Auf der Hatecke Werft – sie blickt auf mehr als 160 Jahre traditionellen Holzbootsbau zurück – werden die Börteboote aber nicht nur erhalten, sondern auch zeitgemäß umgerüstet. Hier wurde das erste historische Börteboot, die „Pirat“, mit einem umweltfreundlichen Elektromotor ausgestattet. Das elektrisch angetriebene Börteboot ist ein wichtiger Baustein in Richtung Null-Emissions-Insel, findet Hatecke. Allerdings gibt es einen Haken: Die „E-Pirat“ ist auf Kurzstrecke ausgelegt. „Es gibt in den Häfen kaum Möglichkeiten, Strom zu tanken“, sagt Hatecke.
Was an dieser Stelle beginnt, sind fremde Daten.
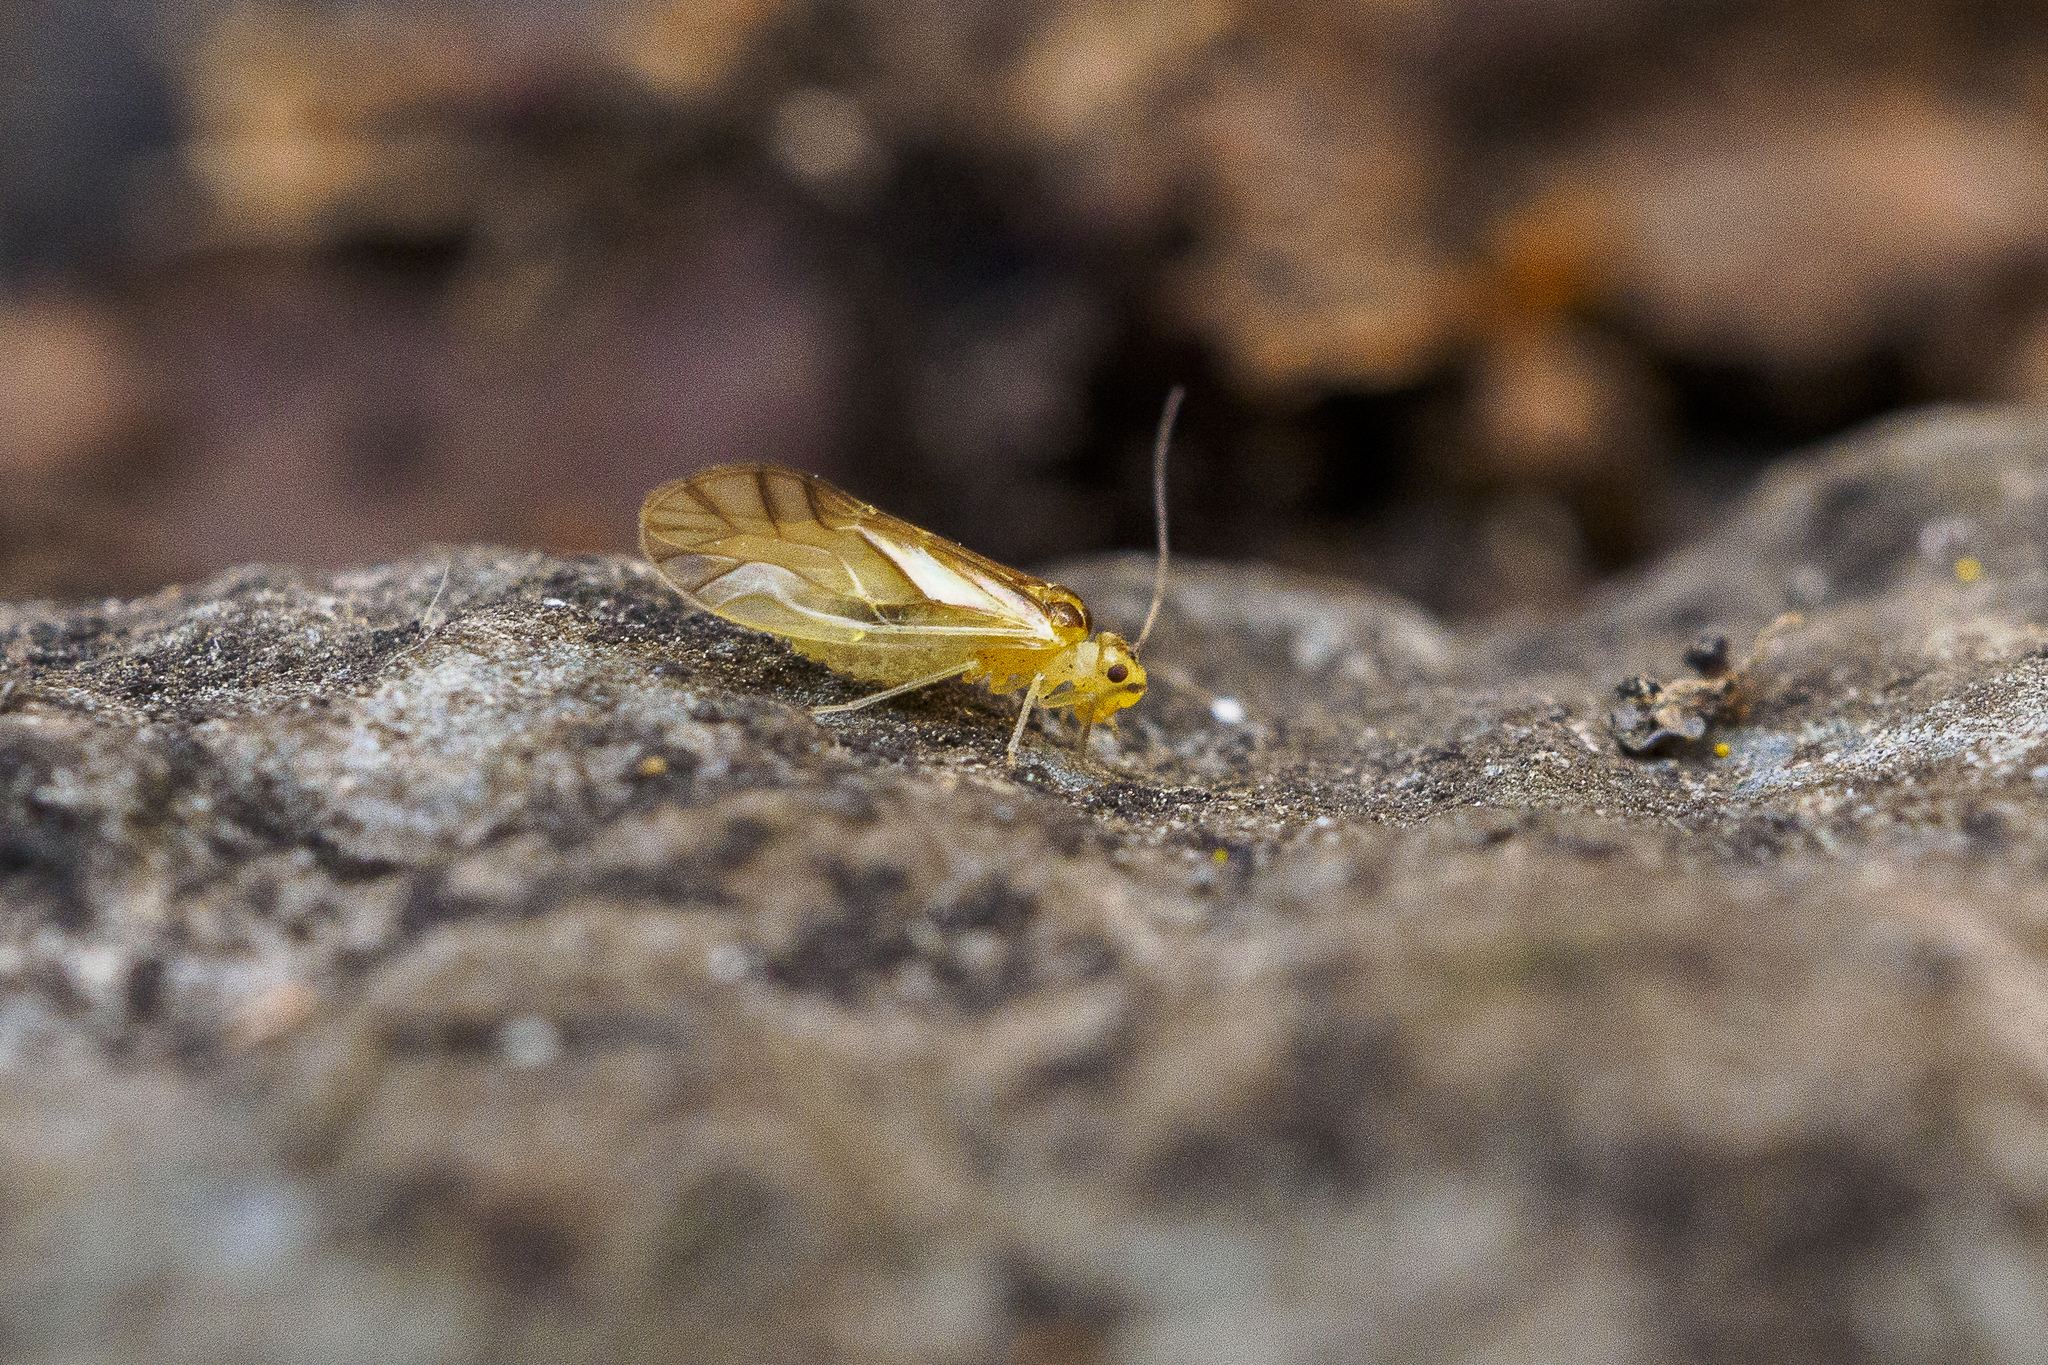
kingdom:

Bis vor den Berliner Bundestag hätte er es damit wohl nicht geschafft.

Börte heißt soviel wie „Ich bin jetzt dran“

Schon im 18. Jahrhundert lebten die Helgoländer Seeleute zum großen Teil vom Lotsendienst auf Elbe, Weser und Eider oder vom Seenotdienst. Als Helgoland 1714 dänisch wurde, wurden die Lotsenfahrten in Reihenfolge ausgelost – diese Regelung wurde Börte genannt. Das Wort wurde wahrscheinlich aus der Flussschifffahrt übernommen: Reihenschifffahrt nannte man Beurtschifffahrt. Es bedeutete „an der Reihe zu sein.“ Auf Helgoländisch: „Ik ben uun´e beert“, also „ich bin jetzt dran“.

Ab 1826, der Gründung des Seebades, wurde der Begriff beim Ausbooten übernommen. Das Wort Börte wird auch heute noch bei den Seelotsen benutzt. Die Börte ist ein Teil der Gemeinde und Arbeitgeber. Sie betreibt die Dünenfähre und die gemeindeeigenen Börteboote.

Hier sind die Traditionsboote der Hochseeinsel im Einsatz

Das Wedeler Hafenfest von Freitag, 10. Juni, bis Sonntag, 12. Juni, bietet neben einem vielfältigem Programm, zahlreichen Ständen von Wedeler Vereinen, Karussells und Spielmöglichkeiten auf der Wiese am Willkomm Höft und am Schulauer Hafen auch Touren auf der Elbe. Diese Flussfahrt ist auch mit einem der Helgoländer Börteboote möglich, die Wedel anlässlich des Hafenfestes besuchen.

Der Verein zum Erhalt Helgoländer Börteboote wird am Donnerstag, 9. Juni, mit seinen Börtebooten auf der Matjeswochen in Glücksstadt zu sehen sein. Weitere Termine: 12. Juli Inselfest auf Helgoland, 15. bis 17. Juli Kutterregatta in Büsum, 10. August Börtebootregatta auf Helgoland, 17. bis 21. August „Lütte Sail“ in Bremerhaven, September (Termin steht noch nicht fest) Elbfest in Hamburg, 29. September bis 3. Oktober Deutscher Schifffahrtstag in Bremen und Bremerhaven.

Auf Helgoland direkt starten von April bis Oktober täglich an den Landungsbrücken Inselrundfahrten mit einem Börteboot der Gemeinde. Entsprechende Aushänge dazu finden sich direkt an der Dünenfähre.

Ornithologische Rundfahrten mit einem Börteboot können ab sofort für Juni gebucht werden. Tickets – Erwachsene zahlen 33 Euro, Kinder zwischen 6 und 16 Jahren 23 Euro – verkauft die Tourist-Information (04725/80 88 08). Wer Insel und Düne auf einer Fotosafari umrunden möchte, kann eine Rundfahrt mit Gerold Lösekann (0171/480 19 08) absprechen. Traditionelle Rundfahrten mit einem der klassischen Boote sind über Börteboot Sellebrunn jederzeit zu buchen: Anmeldung telefonisch 0162/719 74 31.